- **What you will do**: Reproduce each line of the records below verbatim, keeping the original spelling, punctuation, and order.

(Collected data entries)
^^^^

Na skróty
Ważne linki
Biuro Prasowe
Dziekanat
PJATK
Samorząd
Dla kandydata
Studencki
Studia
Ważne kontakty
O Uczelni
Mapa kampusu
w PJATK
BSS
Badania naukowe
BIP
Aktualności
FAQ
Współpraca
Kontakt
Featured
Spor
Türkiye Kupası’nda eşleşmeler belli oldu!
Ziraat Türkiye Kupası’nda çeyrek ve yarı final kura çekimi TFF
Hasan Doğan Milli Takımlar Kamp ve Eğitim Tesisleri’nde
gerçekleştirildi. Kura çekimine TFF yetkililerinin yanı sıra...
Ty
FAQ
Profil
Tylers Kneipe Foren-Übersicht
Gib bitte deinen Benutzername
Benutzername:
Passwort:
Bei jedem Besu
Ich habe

^^^^

- **Answer space**:
Na skróty
Ważne linki
Biuro Prasowe
Dziekanat
PJATK
Samorząd
Dla kandydata
Studencki
Studia
Ważne kontakty
O Uczelni
Mapa kampusu
w PJATK
BSS
Badania naukowe
BIP
Aktualności
FAQ
Współpraca
Kontakt
Featured
Spor
Türkiye Kupası’nda eşleşmeler belli oldu!
Ziraat Türkiye Kupası’nda çeyrek ve yarı final kura çekimi TFF
Hasan Doğan Milli Takımlar Kamp ve Eğitim Tesisleri’nde
gerçekleştirildi. Kura çekimine TFF yetkililerinin yanı sıra...
Ty
FAQ
Profil
Tylers Kneipe Foren-Übersicht
Gib bitte deinen Benutzername
Benutzername:
Passwort:
Bei jedem Besu
Ich habe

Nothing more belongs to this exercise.